Tem um estudo que acabou de sair, feito na Austrália, em que os autores selecionaram mais de 6 mil pessoas que se demitiram voluntariamente e as acompanharam por cinco anos para saber como elas se sentiam. Na média, apesar de terem se demitido por não estarem felizes com o emprego, elas ficaram ainda menos felizes depois de um ano no novo trabalho. A satisfação delas caiu. Há alguns fatores para isso. Um deles é que elas se sentiam menos pertencentes a um grupo. Quando você entra em uma empresa nova ou então parte para trabalhar sozinho, você deixa sua comunidade para trás e muitos subestimam o impacto disso. Outro fator é que essa mudança é intensa em muitos casos. Às vezes, além de sair do trabalho, elas mudavam de lugar, às vezes sua situação financeira mudava e isso gerava conflito entre trabalho e família.
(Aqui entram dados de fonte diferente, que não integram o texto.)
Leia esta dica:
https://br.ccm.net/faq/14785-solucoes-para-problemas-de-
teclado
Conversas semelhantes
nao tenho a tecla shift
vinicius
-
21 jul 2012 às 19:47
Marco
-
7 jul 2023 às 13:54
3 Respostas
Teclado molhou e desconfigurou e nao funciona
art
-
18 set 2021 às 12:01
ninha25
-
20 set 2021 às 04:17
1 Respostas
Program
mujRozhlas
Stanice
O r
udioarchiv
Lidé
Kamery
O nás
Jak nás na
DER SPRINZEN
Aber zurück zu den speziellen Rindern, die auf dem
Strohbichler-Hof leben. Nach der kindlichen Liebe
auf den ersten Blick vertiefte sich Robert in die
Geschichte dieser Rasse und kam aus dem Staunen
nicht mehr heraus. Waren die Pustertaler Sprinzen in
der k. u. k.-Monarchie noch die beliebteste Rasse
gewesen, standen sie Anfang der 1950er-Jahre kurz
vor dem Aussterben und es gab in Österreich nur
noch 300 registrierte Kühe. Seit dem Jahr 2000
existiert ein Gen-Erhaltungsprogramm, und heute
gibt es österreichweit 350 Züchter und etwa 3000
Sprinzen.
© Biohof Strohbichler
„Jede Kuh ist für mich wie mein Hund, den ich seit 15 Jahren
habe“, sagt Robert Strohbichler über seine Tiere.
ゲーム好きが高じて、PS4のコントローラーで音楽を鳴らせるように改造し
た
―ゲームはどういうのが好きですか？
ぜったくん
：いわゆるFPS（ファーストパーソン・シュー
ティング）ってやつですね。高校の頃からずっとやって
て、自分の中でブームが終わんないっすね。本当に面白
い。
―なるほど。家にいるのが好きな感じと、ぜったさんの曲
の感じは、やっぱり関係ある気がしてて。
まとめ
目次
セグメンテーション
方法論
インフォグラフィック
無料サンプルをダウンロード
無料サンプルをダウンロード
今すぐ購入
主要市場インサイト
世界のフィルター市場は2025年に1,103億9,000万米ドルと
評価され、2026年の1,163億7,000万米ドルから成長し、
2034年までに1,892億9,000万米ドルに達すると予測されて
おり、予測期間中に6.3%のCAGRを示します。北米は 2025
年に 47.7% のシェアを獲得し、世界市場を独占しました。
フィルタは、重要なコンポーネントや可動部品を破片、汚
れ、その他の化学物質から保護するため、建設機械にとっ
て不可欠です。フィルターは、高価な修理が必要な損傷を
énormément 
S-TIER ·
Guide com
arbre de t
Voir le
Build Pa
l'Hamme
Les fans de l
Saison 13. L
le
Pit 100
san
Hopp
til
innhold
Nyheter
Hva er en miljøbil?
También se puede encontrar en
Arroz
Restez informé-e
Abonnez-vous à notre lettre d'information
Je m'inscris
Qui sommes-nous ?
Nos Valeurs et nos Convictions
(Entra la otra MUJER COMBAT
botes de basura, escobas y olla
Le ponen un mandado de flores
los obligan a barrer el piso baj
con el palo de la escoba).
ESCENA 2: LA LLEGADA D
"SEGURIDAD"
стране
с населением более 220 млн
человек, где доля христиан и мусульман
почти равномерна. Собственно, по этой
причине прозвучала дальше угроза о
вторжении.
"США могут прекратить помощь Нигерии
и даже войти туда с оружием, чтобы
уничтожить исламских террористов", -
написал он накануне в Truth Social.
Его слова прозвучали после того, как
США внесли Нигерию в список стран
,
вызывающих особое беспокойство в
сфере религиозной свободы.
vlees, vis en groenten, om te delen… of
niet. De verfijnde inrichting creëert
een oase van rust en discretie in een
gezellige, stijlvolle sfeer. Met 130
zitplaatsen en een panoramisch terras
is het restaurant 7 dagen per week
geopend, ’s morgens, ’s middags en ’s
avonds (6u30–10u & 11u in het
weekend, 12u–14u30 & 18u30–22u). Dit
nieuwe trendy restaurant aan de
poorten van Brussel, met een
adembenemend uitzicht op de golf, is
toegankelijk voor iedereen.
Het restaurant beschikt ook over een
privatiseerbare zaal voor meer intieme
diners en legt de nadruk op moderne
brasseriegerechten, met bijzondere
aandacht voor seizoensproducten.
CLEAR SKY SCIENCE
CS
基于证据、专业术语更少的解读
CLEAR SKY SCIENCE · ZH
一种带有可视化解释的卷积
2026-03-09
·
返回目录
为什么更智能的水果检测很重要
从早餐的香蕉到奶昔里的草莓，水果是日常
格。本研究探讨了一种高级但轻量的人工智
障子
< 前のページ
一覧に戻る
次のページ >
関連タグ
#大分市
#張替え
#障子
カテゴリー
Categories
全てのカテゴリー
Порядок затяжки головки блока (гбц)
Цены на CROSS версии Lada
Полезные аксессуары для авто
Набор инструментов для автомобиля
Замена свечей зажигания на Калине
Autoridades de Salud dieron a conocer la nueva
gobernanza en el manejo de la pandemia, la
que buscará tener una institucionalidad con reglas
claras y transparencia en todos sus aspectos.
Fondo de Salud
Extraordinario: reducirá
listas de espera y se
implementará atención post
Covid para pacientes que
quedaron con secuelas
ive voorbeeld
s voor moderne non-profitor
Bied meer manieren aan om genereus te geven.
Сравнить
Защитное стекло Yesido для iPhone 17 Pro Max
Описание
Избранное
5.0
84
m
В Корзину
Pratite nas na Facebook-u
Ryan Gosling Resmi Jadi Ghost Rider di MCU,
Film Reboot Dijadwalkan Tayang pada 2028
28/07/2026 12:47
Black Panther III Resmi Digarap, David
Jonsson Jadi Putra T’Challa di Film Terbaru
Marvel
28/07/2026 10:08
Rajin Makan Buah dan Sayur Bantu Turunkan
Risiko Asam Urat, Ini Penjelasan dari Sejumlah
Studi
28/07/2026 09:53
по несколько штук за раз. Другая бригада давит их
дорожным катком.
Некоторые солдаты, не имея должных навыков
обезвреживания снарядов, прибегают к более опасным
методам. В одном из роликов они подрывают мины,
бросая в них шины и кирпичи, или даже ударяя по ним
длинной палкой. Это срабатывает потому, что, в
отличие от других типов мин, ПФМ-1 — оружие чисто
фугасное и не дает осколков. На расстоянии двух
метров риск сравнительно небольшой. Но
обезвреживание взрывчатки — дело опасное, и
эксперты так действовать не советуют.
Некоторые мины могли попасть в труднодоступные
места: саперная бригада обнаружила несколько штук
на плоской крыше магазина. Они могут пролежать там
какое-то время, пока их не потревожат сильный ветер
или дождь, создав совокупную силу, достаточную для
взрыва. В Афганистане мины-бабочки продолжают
Eu nunca iria querer que alguém ficasse em um trabalho miserável ou com um chefe abusivo ou em uma cultura tóxica, mas acho que, especialmente agora, as pessoas estão saindo de empregos bem decentes pensando que a grama do outro lado é mais verde. Mas aí elas descobrem que todo trabalho tem seus problemas, que todo chefe tem defeitos e às vezes elas se arrependem de ter saído do emprego tão rápido. Então meu conselho em relação a isso seria fazer o que minhas colegas Amy Wrzesniewski e Jane Dutton chamariam de “customização do trabalho” (job crafting): antes de repensar completamente sua vida no trabalho, vale a pena se perguntar se há formas de redesenhar o trabalho que você já tem, de uma maneira que consiga usar mais os seus pontos fortes, ter oportunidades para atuar em outros tipos de problemas ou com outras pessoas. Você pode tentar isso antes de sair de vez.